The Presentation Layer
At this point we have a postgresql database powering a web framework that allows our users to train an algorithm to predict news articles they'll want to read. We also have a series of production rss import scripts followed by a machine learning training and prediction pipeline that updates users on the latest and greatest news they're interested in.
Whew!
Now it is time to present the information to the end user with the experience updated six times daily and thousands of scored news articles each day.

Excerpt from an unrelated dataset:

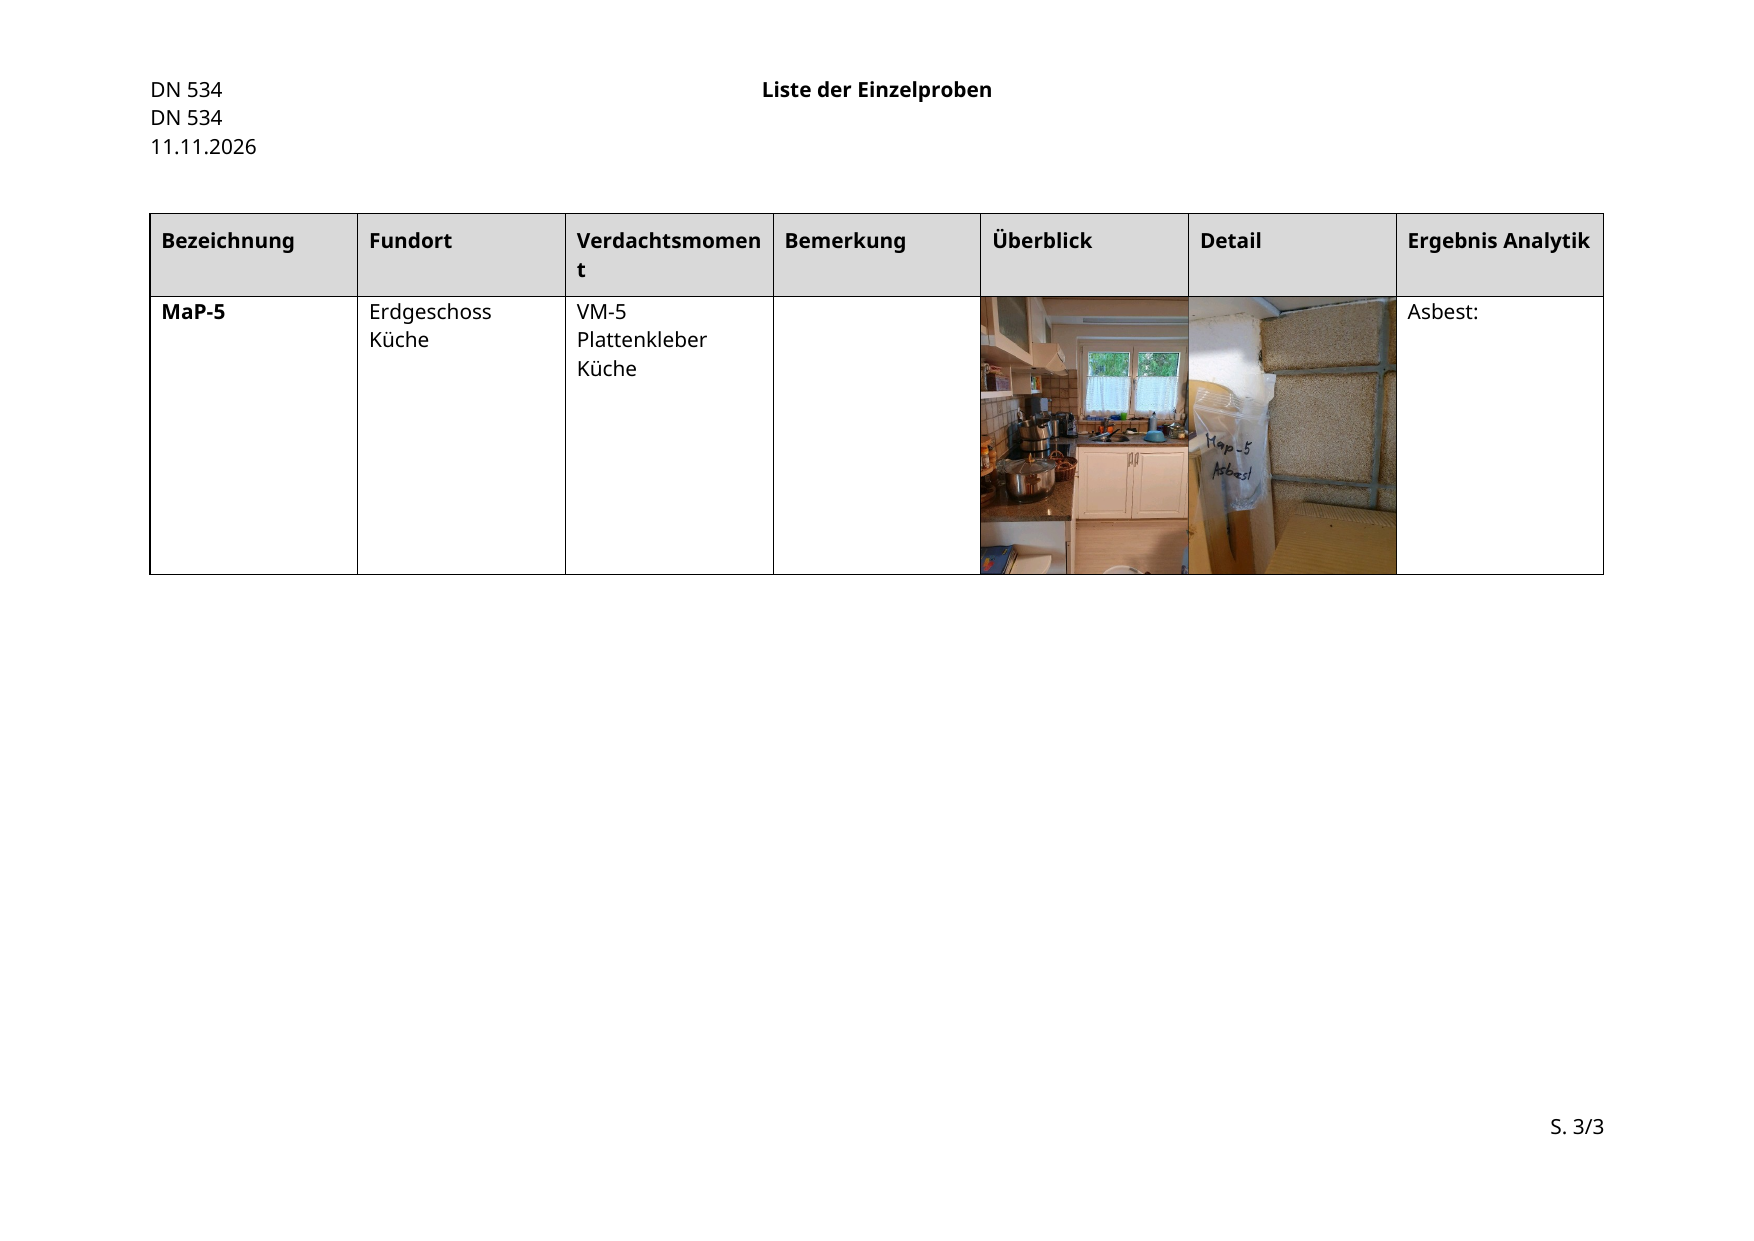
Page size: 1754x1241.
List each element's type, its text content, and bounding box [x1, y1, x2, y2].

I love Django and the Materialize CSS!
During this project, I fell in love with a super easy-to-use software that allows me to build beautiful web applications using my favorite language, Python. The solution, Django, creates a database, gives me some security features and allows me to bring in templating and CSS to make my application sharp, updated and integrated with the data I'm collecting.
So, the solution I built is ready and available on my website at machinanova.news.
Multi-tenancy and other Considerations
I'm super proud to complete version 2.0 of this project. My skills have grown considerably; and this new version I can share with my friends and family. If you're interested in using MachinaNova, please send me a note or ask for access in the comments section below. I'm pretty confident you'll find it a timesaver! If you're okay with training it.
The code name of the original project was Project Quito. Unfortunately, Quito came off of my travel list due to the Covid-19 pandemic. Next year, I'll get to the Galapagos.